Some teaching strategies for English for Speakers of Other Languages classes include modeling, using non-linguistic cues, building on previous information, adjusting rate of speech and wait time, and implementing cooperative learning strategies. Teaching English to speakers of other languages employs different strategies than teaching students in their first language.
Modeling is important because it allows students to contextualize the information. It shows students what is expected of them, which is particularly important when introducing new concepts in the classroom.
Using non-linguistic cues such as posture, intonation, gestures and other visual cues helps students to understand corrections and engages the students, in contrast to rote memorization.
Building on previous information and lessons helps the student to build up to more complicated grammatical structures and more specific vocabulary. Starting with a basic model or dialogue and then modifying that dialogue to suit different situations is an example of lesson building.

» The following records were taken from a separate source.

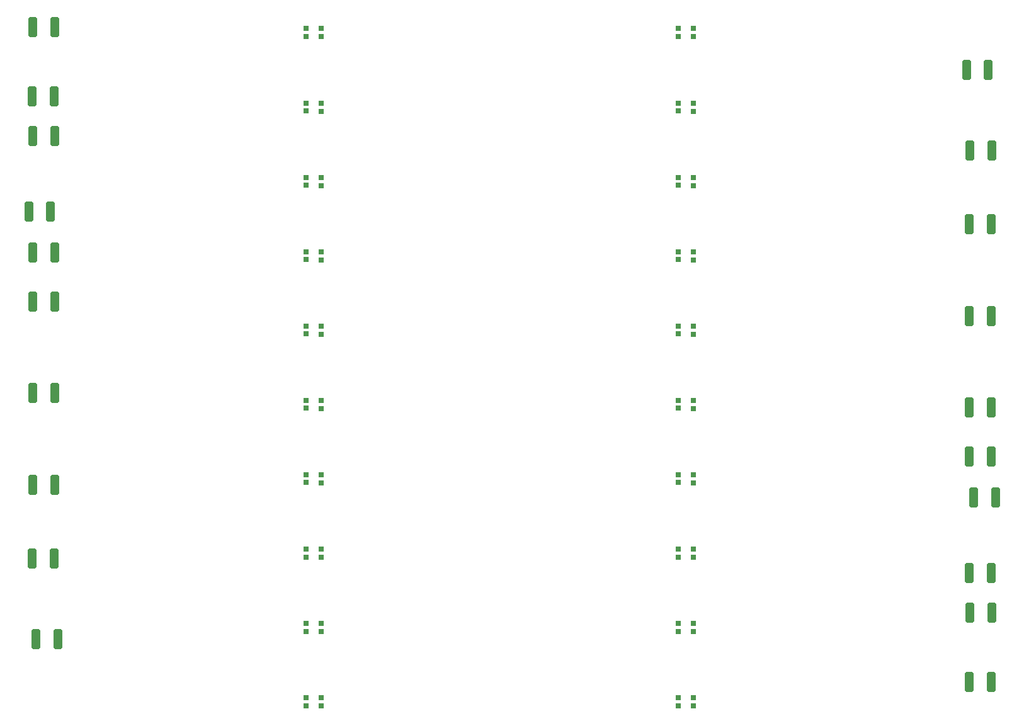
<source format=gbr>
%TF.GenerationSoftware,KiCad,Pcbnew,(6.0.8-1)-1*%
%TF.CreationDate,2023-06-16T18:58:08-04:00*%
%TF.ProjectId,Untitled,556e7469-746c-4656-942e-6b696361645f,rev?*%
%TF.SameCoordinates,Original*%
%TF.FileFunction,Paste,Top*%
%TF.FilePolarity,Positive*%
%FSLAX46Y46*%
G04 Gerber Fmt 4.6, Leading zero omitted, Abs format (unit mm)*
G04 Created by KiCad (PCBNEW (6.0.8-1)-1) date 2023-06-16 18:58:08*
%MOMM*%
%LPD*%
G01*
G04 APERTURE LIST*
G04 Aperture macros list*
%AMRoundRect*
0 Rectangle with rounded corners*
0 $1 Rounding radius*
0 $2 $3 $4 $5 $6 $7 $8 $9 X,Y pos of 4 corners*
0 Add a 4 corners polygon primitive as box body*
4,1,4,$2,$3,$4,$5,$6,$7,$8,$9,$2,$3,0*
0 Add four circle primitives for the rounded corners*
1,1,$1+$1,$2,$3*
1,1,$1+$1,$4,$5*
1,1,$1+$1,$6,$7*
1,1,$1+$1,$8,$9*
0 Add four rect primitives between the rounded corners*
20,1,$1+$1,$2,$3,$4,$5,0*
20,1,$1+$1,$4,$5,$6,$7,0*
20,1,$1+$1,$6,$7,$8,$9,0*
20,1,$1+$1,$8,$9,$2,$3,0*%
G04 Aperture macros list end*
%ADD10RoundRect,0.250000X0.325000X1.100000X-0.325000X1.100000X-0.325000X-1.100000X0.325000X-1.100000X0*%
%ADD11R,0.700000X0.700000*%
%ADD12RoundRect,0.250000X-0.325000X-1.100000X0.325000X-1.100000X0.325000X1.100000X-0.325000X1.100000X0*%
G04 APERTURE END LIST*
D10*
%TO.C,10 nF*%
X193567500Y-52792500D03*
X190617500Y-52792500D03*
%TD*%
%TO.C,10 nF*%
X193067500Y-41892500D03*
X190117500Y-41892500D03*
%TD*%
%TO.C,10 nF*%
X194042500Y-99392500D03*
X191092500Y-99392500D03*
%TD*%
%TO.C,10 nF*%
X193567500Y-114892500D03*
X190617500Y-114892500D03*
%TD*%
%TO.C,10 nF*%
X193467500Y-62701549D03*
X190517500Y-62701549D03*
%TD*%
%TO.C,10 nF*%
X193467500Y-87319643D03*
X190517500Y-87319643D03*
%TD*%
%TO.C,10 nF*%
X193467500Y-124246784D03*
X190517500Y-124246784D03*
%TD*%
%TO.C,10 nF*%
X193467500Y-75010596D03*
X190517500Y-75010596D03*
%TD*%
%TO.C,10 nF*%
X193467500Y-93892500D03*
X190517500Y-93892500D03*
%TD*%
%TO.C,10 nF*%
X193467500Y-109592500D03*
X190517500Y-109592500D03*
%TD*%
D11*
%TO.C,REF\u002A\u002A*%
X153382500Y-106370000D03*
X151357500Y-106370000D03*
X151357500Y-107420000D03*
X153382500Y-107470000D03*
%TD*%
%TO.C,REF\u002A\u002A*%
X153382500Y-126370000D03*
X151357500Y-126370000D03*
X151357500Y-127420000D03*
X153382500Y-127470000D03*
%TD*%
%TO.C,REF\u002A\u002A*%
X153382500Y-116370000D03*
X151357500Y-116370000D03*
X151357500Y-117420000D03*
X153382500Y-117470000D03*
%TD*%
%TO.C,REF\u002A\u002A*%
X153382500Y-56370000D03*
X151357500Y-56370000D03*
X151357500Y-57420000D03*
X153382500Y-57470000D03*
%TD*%
%TO.C,REF\u002A\u002A*%
X153382500Y-46370000D03*
X151357500Y-46370000D03*
X151357500Y-47420000D03*
X153382500Y-47470000D03*
%TD*%
%TO.C,REF\u002A\u002A*%
X153382500Y-36370000D03*
X151357500Y-36370000D03*
X151357500Y-37420000D03*
X153382500Y-37470000D03*
%TD*%
%TO.C,REF\u002A\u002A*%
X153382500Y-96370000D03*
X151357500Y-96370000D03*
X151357500Y-97420000D03*
X153382500Y-97470000D03*
%TD*%
%TO.C,REF\u002A\u002A*%
X153382500Y-86370000D03*
X151357500Y-86370000D03*
X151357500Y-87420000D03*
X153382500Y-87470000D03*
%TD*%
%TO.C,REF\u002A\u002A*%
X153382500Y-76370000D03*
X151357500Y-76370000D03*
X151357500Y-77420000D03*
X153382500Y-77470000D03*
%TD*%
%TO.C,REF\u002A\u002A*%
X153382500Y-66370000D03*
X151357500Y-66370000D03*
X151357500Y-67420000D03*
X153382500Y-67470000D03*
%TD*%
%TO.C,REF\u002A\u002A*%
X103382500Y-127470000D03*
X101357500Y-127420000D03*
X101357500Y-126370000D03*
X103382500Y-126370000D03*
%TD*%
%TO.C,REF\u002A\u002A*%
X103382500Y-117470000D03*
X101357500Y-117420000D03*
X101357500Y-116370000D03*
X103382500Y-116370000D03*
%TD*%
%TO.C,REF\u002A\u002A*%
X103382500Y-107470000D03*
X101357500Y-107420000D03*
X101357500Y-106370000D03*
X103382500Y-106370000D03*
%TD*%
%TO.C,REF\u002A\u002A*%
X103382500Y-37470000D03*
X101357500Y-37420000D03*
X101357500Y-36370000D03*
X103382500Y-36370000D03*
%TD*%
%TO.C,REF\u002A\u002A*%
X103382500Y-87470000D03*
X101357500Y-87420000D03*
X101357500Y-86370000D03*
X103382500Y-86370000D03*
%TD*%
%TO.C,REF\u002A\u002A*%
X103382500Y-77470000D03*
X101357500Y-77420000D03*
X101357500Y-76370000D03*
X103382500Y-76370000D03*
%TD*%
%TO.C,REF\u002A\u002A*%
X103382500Y-67470000D03*
X101357500Y-67420000D03*
X101357500Y-66370000D03*
X103382500Y-66370000D03*
%TD*%
%TO.C,REF\u002A\u002A*%
X103382500Y-97470000D03*
X101357500Y-97420000D03*
X101357500Y-96370000D03*
X103382500Y-96370000D03*
%TD*%
%TO.C,REF\u002A\u002A*%
X103382500Y-47470000D03*
X101357500Y-47420000D03*
X101357500Y-46370000D03*
X103382500Y-46370000D03*
%TD*%
%TO.C,REF\u002A\u002A*%
X103382500Y-57470000D03*
X101357500Y-57420000D03*
X101357500Y-56370000D03*
X103382500Y-56370000D03*
%TD*%
D12*
%TO.C,10 nF*%
X67975000Y-118500000D03*
X65025000Y-118500000D03*
%TD*%
%TO.C,10 nF*%
X67000000Y-61000000D03*
X64050000Y-61000000D03*
%TD*%
%TO.C,10 nF*%
X67475000Y-45500000D03*
X64525000Y-45500000D03*
%TD*%
%TO.C,10 nF*%
X67475000Y-107600000D03*
X64525000Y-107600000D03*
%TD*%
%TO.C,10 nF*%
X67575000Y-36145716D03*
X64625000Y-36145716D03*
%TD*%
%TO.C,10 nF*%
X67575000Y-73072857D03*
X64625000Y-73072857D03*
%TD*%
%TO.C,10 nF*%
X67575000Y-66500000D03*
X64625000Y-66500000D03*
%TD*%
%TO.C,10 nF*%
X67575000Y-50800000D03*
X64625000Y-50800000D03*
%TD*%
%TO.C,10 nF*%
X67575000Y-85381904D03*
X64625000Y-85381904D03*
%TD*%
%TO.C,10 nF*%
X67575000Y-97690951D03*
X64625000Y-97690951D03*
%TD*%
M02*

</source>
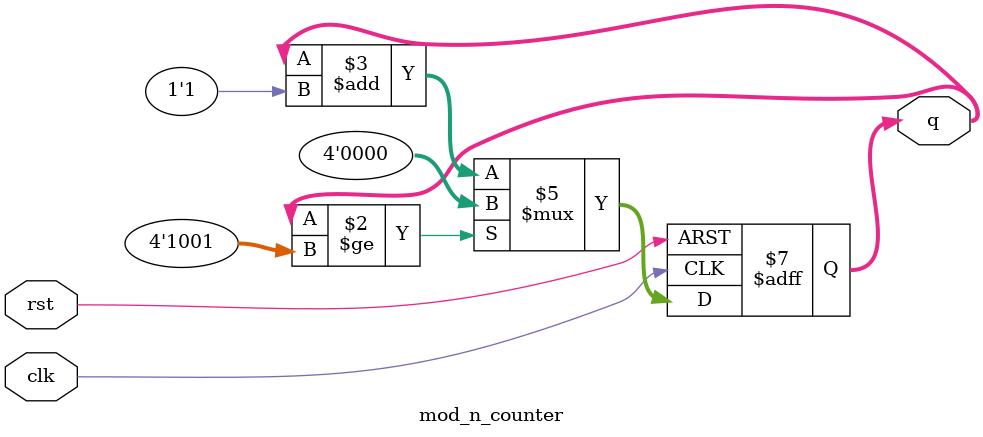
<source format=v>
module mod_n_counter(input clk,rst,
                     output reg [3:0]q);
  always@(posedge clk or posedge rst)begin
    if (rst)
      q<=4'b0000;
    else if (q>=4'd9)
      q<=4'b0000;
    else
      q<= q+1'b1;
  end
endmodule
  

</source>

Adjusting rate of speech and wait time is one of the most fundamental strategies that an ESOL teacher can employ. In order for students to understand, the teacher should slow down her rate of speech so that the words and expression are more accessible to the student. ESOL students also require a longer time to respond to questions while they organize their ideas and employ grammatical structures.
Implementing cooperative learning strategies allows students to learn from each other, not just the teacher. Students working in groups can balance their own weaknesses against the strengths of their peers. This technique also raises students' comfort levels when experimenting with English in the presence of others.